Bestia Peternelle van Arsdale
Mroczna, ale bardziej baśniowo.
Straszna, ale bardziej przypowieściowo.
Całość czyta się tak, jakby babcia opowiadała nam do snu bajkę: Dawno, dawno temu...
I styl i narracja utrzymana jest właśnie w takiej tonacji. Historia bardziej smutna, niż przerażająca, choć ekranizacja byłaby mocną grozą:)
Historia o siostrach. O klątwie i wiążącej się z nią tragedii. O przeistaczaniu się z człowieka w potwora.

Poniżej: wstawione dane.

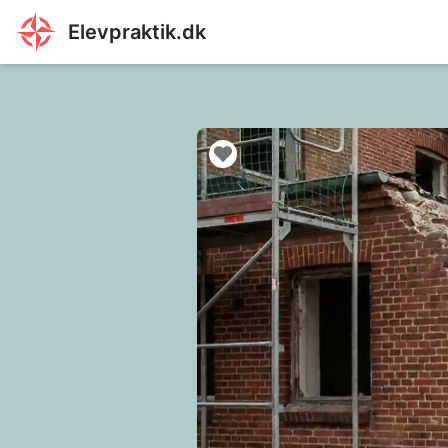
Elevpraktik.dk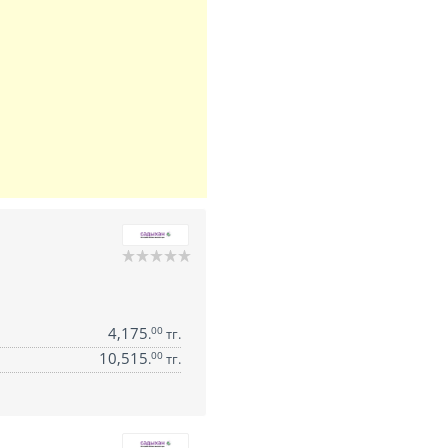
4,175
00
.
тг.
10,515
00
.
тг.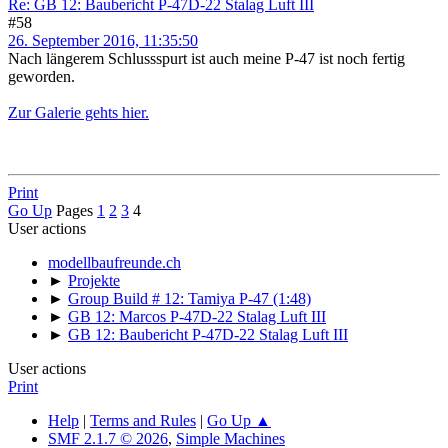
Re: GB 12: Baubericht P-47D-22 Stalag Luft III
#58
26. September 2016, 11:35:50
Nach längerem Schlussspurt ist auch meine P-47 ist noch fertig
geworden.
Zur Galerie gehts hier.
Print
Go Up
Pages
1
2
3
4
User actions
modellbaufreunde.ch
►
Projekte
►
Group Build # 12: Tamiya P-47 (1:48)
►
GB 12: Marcos P-47D-22 Stalag Luft III
►
GB 12: Baubericht P-47D-22 Stalag Luft III
User actions
Print
Help
|
Terms and Rules
|
Go Up ▲
SMF 2.1.7 © 2026
,
Simple Machines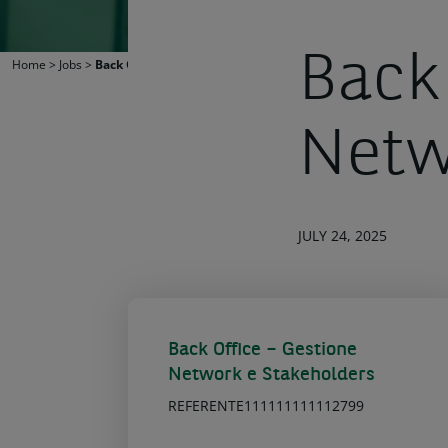
Back
Home
>
Jobs
>
Back Office – Gestione Network e Stakeholders
Netw
JULY 24, 2025
Back Office – Gestione
Network e Stakeholders
REFERENTE111111111112799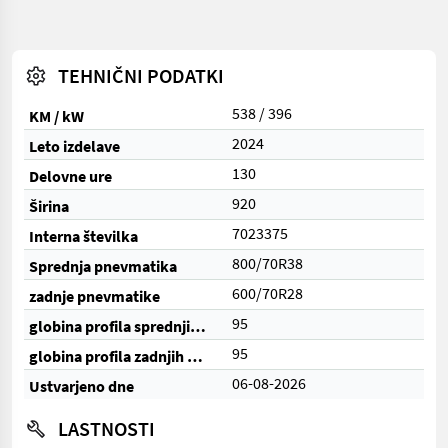
TEHNIČNI PODATKI
538 / 396
KM / kW
2024
Leto izdelave
130
Delovne ure
920
Širina
7023375
Interna številka
800/70R38
Sprednja pnevmatika
600/70R28
zadnje pnevmatike
95
globina profila sprednjih pnevmatik (%)
95
globina profila zadnjih pnevmatik (%)
06-08-2026
Ustvarjeno dne
LASTNOSTI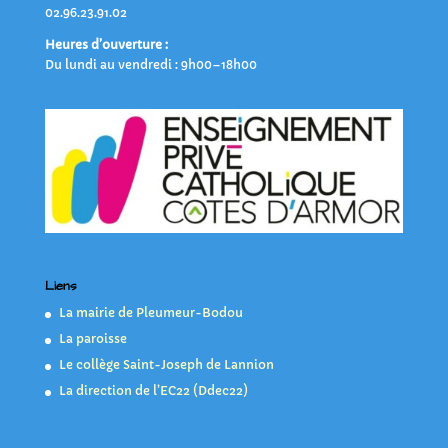
02.96.23.91.02
Heures d’ouverture :
Du lundi au vendredi : 9h00–18h00
Liens
La mairie de Pleumeur-Bodou
La paroisse
Le collège Saint-Joseph de Lannion
La direction de l’EC22 (Ddec22)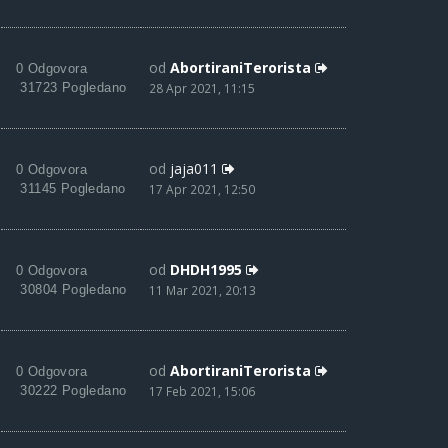
od
AbortiraniTerorista
0 Odgovora
31723 Pogledano
28 Apr 2021, 11:15
od
jaja011
0 Odgovora
31145 Pogledano
17 Apr 2021, 12:50
od
DHDH1995
0 Odgovora
30804 Pogledano
11 Mar 2021, 20:13
od
AbortiraniTerorista
0 Odgovora
30222 Pogledano
17 Feb 2021, 15:06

"Wtedy też zaszła w nich jakaś zmiana. Coś zamknęło się, a coś innego otworzyło."
O pożeraczkach dusz.
"Na imię miały Angelica i Benedicta. I były pożeraczkami dusz."
I historia o Alys - zwykłej dziewczynce z wioski, która miała dopiero spotkać się ze swoim przeznaczeniem. I poznać Bestię.
"Nosiła w sobie ciemność. Nie mogła przed nią uciec, bo nie mogła uciec przed sobą."
Krótka, połknięta na raz, przenosząca w inny świat opowieść rodem z ponurego wieczoru, kiedy na dworze deszcz, wiatr i ciemność...
Podczas lektury nachodziła mnie często refleksja o ciemnocie dawnych czasów i uldze, że żyję teraz, kiedy żyję :)
"Na matkę patrzyli wieśniacy wręcz z politowaniem. Lepiej było nie mieć dzieci wcale, aniżeli wydać na świat dwie dziewczynki. Mówiono nawet, że zrobiła to złośliwie. Do czegoś takiego mogła się posunąć tylko kobieta harda."
Boszszsz...:/
POLECAM - magia i mrok, legenda i przypowieść, miłość i przeznaczenie, klątwa i nadzieja.
Okładka niedobra, nie oddaje klimatu zupełnie.